» **Work item A**
In the review of Luc Sante's book, which subjects does the collection cover?
» **Work item B**
Say whether each statement agrees with the review of Luc Sante's book, answering yes or no and quoting the deciding words from the review: (i) The book gathers pieces written over the last ten years. (ii) One of the pieces pays tribute to the young Patti Smith. (iii) One piece recalls the long-gone businesses of the Upper West Side.

[Opening Excerpt to read section]

A Singular Take on Cultural History: On Luc Sante’s “Maybe the People Would Be the Times”

Luc Sante

If Luc Sante wrote the phone book I’d read it. Twice. Happily, Sante’s new book Maybe the People Would Be the Times gathers pieces about music, art, and city life from the last twenty-plus years, so what he writes about is as compelling as the style with which he does it. Sante stubbornly refuses to write a stale line. Whether paying tribute to the young Patti Smith or imagining the subsequent lives of the original owners of 45s in his collection or recalling the long-gone businesses and denizens of the Lower East Side, he puts the reader right there, seeing what he saw, thinking what he thought.

[Closing Excerpt to read section]
[Opening Source data section]

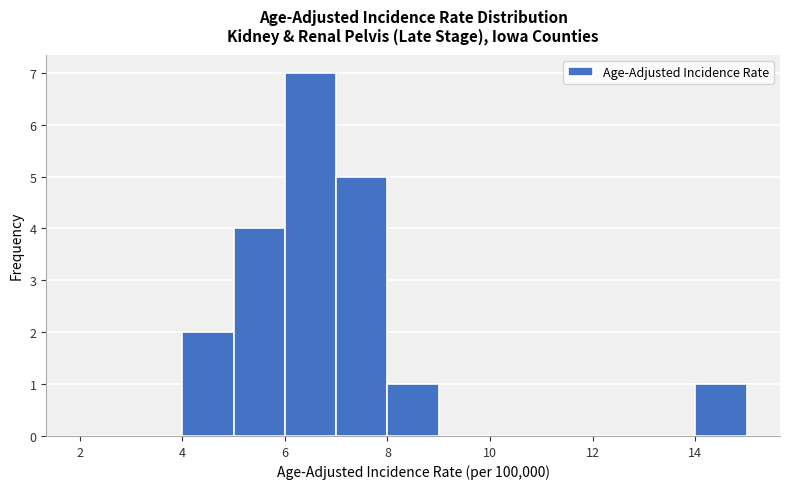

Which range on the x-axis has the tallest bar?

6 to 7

[Closing Source data section]
[Opening Source data section]

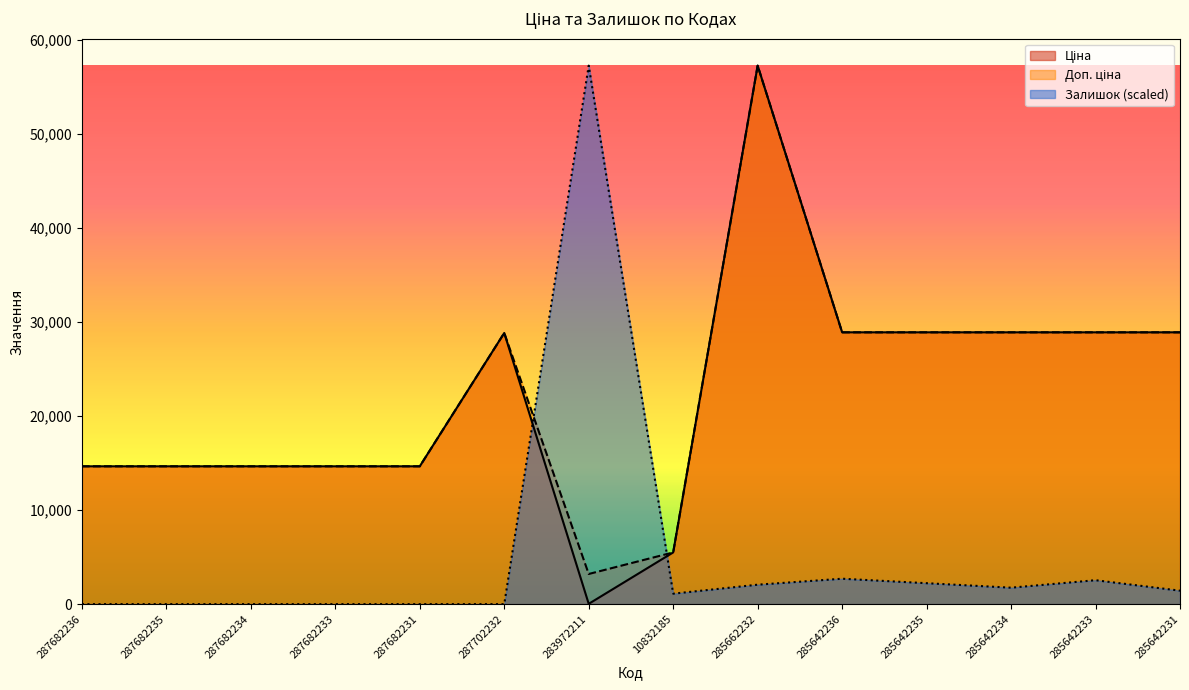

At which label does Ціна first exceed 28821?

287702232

[Closing Source data section]

» **Expected answer A**
Music, art, and city life.

» **Expected answer B**
(i) No: "from the last twenty-plus years"
(ii) Yes: "paying tribute to the young Patti Smith"
(iii) No: "the long-gone businesses and denizens of the Lower East Side"